In 1990, the courthouse where Hunt was tried didn't have a secure evidence room. The chain and lock were the best the police could do to protect their evidence.
Most of it is still there today.
The photographs of Sykes' wounds and her bloody clothes. The plastic bags that hold whatever the medical examiner could scrape from beneath her fingernails. Investigators never did find the knife that was used to kill her. They did seize a pair of Hunt's pants and a T-shirt with a spider design from a friend's apartment, though there was never anything on the clothing to link Hunt to the crime.
The interviews are there, too. The ones that the police did back in 1984 when Hunt was arrested. The ones that the State Bureau of Investigation did with the city police when it took on the case in 1986. The ones that Weavil and his partners did when the police decided to reinvestigate in 1989 after Hunt won a new trial.
Weavil still seethes about the case, the way his department and he himself have been stained.
He knows how hard it was to get some of the witnesses to tell police what they saw that morning, or what they heard afterward. It doesn't bother him that some witnesses didn't come forward until five years after the crime. People didn't want to get involved. They never do.
Weavil believes what they told him. He believes that Hunt was there, at the scene, when Sykes was stabbed to death. It doesn't matter to Weavil whether Hunt raped her. He is still guilty of her murder.
Yet even after they solved the crime, even after they endured all the accusations of police railroading, years after Weavil considered the case shut, people are still asking questions.
In April, a judge ordered him to find the cotton swabs and the test tubes that were used 19 years ago to collect a semen sample. It was time to unlock the drawers again.

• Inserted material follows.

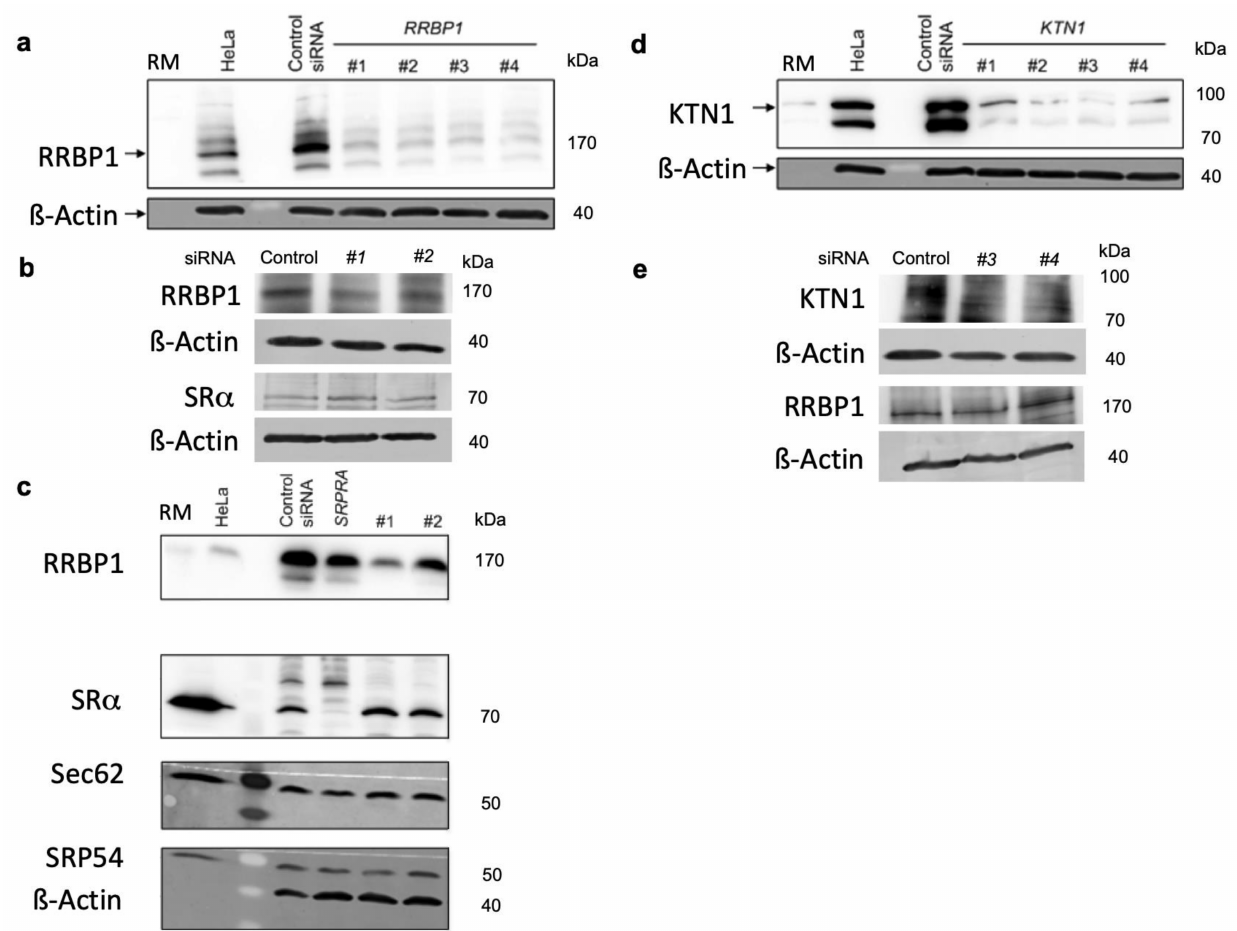
Figure 4. Western blots after RRBP1 or KTN1 depletion. ( a , d ) Depletion of RRBP1 or KTN1 was carried out in HeLa cells using four different targeting siRNAs against each target (#1–#4) in comparison to a non-targeting siRNA (control siRNA) for 96 h. Knock-down efficiencies were evaluated by western blot. For the following MS experiments siRNAs #1 and #2 were chosen for depletion of RRBP1 ( a ), siRNAs #3 and #4 for KTN1 depletion ( d ). ( b , e ) MS data after depletion of RRBP1 or KTN1 were evaluated with respect to positively affected proteins by western blots. ( c ) Furthermore, MS data after depletion of RRBP1 were evaluated with respect to positively affected and unaffected proteins, respectively, by western blots. ( a – e ) Molecular mass values are indicated in kilodaltons (KDa). Only the area of interest of the blots is shown. RM, canine pancreatic rough microsomes, which were used for antigen identification. SR α was depleted from HeLa cells by siRNA treatment as an additional control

Weavil has investigated murders that haunt him more than the killing of Deborah Sykes. But this case eats at his pride. No one had ever attacked his integrity the way Hunt's supporters did, saying that the police framed Hunt.
"The goon squad," they called him and his three partners. "The turnaround team."
The defense lawyers even mocked his name. "Did you get to the part where they called me Detective Weasel?"